- Born: 10 April 1817 Lugano, Switzerland
- Died: 6 July 1890 (aged 73) Lugano, Switzerland
- Occupations: Printer, lithographer
- Known for: Printing business, public service
- Spouse: Demetria Foletti ​(m. 1845)​
- Parent(s): Francesco Veladini (father) Francesca Guioni (mother)
- Relatives: Pasquale Veladini (brother) Giovanni Antonio Veladini (brother)

= Antonio Veladini =

Swiss printer and politician

Antonio Veladini (10 April 1817 – 6 July 1890) was a Swiss printer, lithographer, and politician from Lugano in the canton of Ticino.

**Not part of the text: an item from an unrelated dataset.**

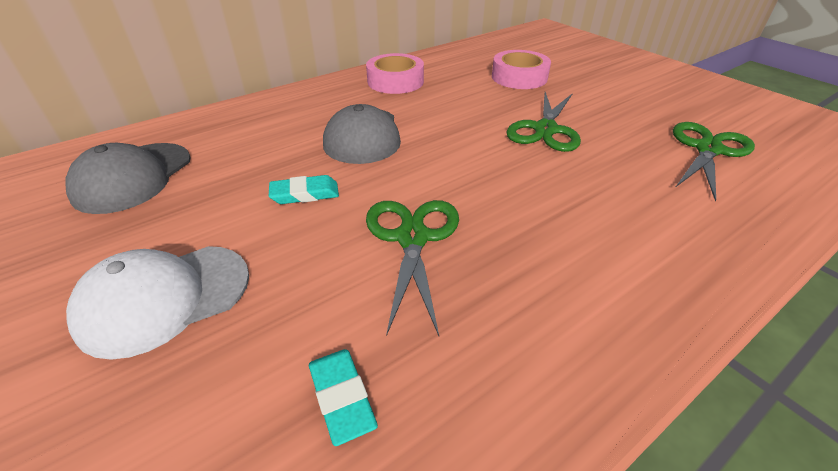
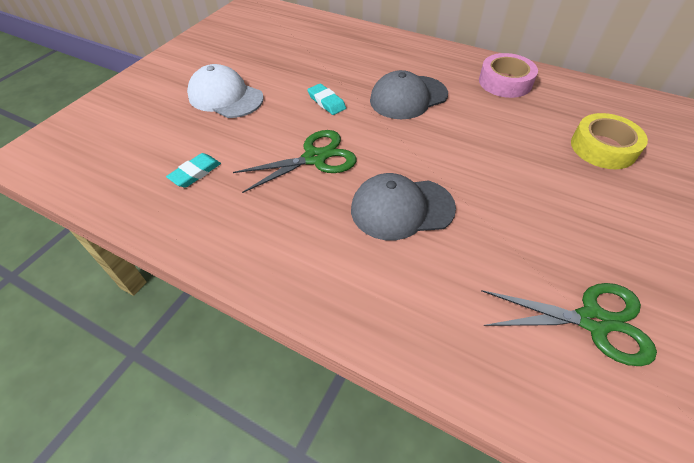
camera: 65 degrees right, 10 degrees up
(133, 177) = (299, 43): grey cap -> grey cap (401, 208)
(519, 77) = (603, 148): pink tape -> yellow tape
(545, 130) = (510, 188): green scissors -> none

== Early life and education ==
Veladini was born on 10 April 1817 in Lugano, the son of Francesco Veladini, a printer, and Francesca Guioni. He was Catholic and a citizen of Lugano. He attended the Collège Saint-Antoine in Lugano and the institute of Alberto Lamoni in Muzzano, before completing an apprenticeship as a typographer in Zurich. In 1845, he married Demetria Foletti.

== Career ==

=== Printing business ===
From 1836 to 1840, Veladini worked as an associate in his father's printing business (Veladini) alongside his brothers Pasquale and Giovanni Antonio. In 1843, he opened a small lithography workshop in Lugano.

=== Public service ===
Veladini served as a municipal councillor in Lugano and acted as deputy to his brother Giovanni Antonio in the latter's role as prefect. For many years, he held the position of keeper of the mortgage registry (conservatore delle ipoteche), but was dismissed by the conservative government in 1877. He also worked as an agent for the Ticino Cantonal Bank.

=== Other activities ===
Veladini was a member of the Demopedeutica (Society for Popular Education) from 1860 onwards. As an artillery officer, he participated in the Sonderbund War in 1847.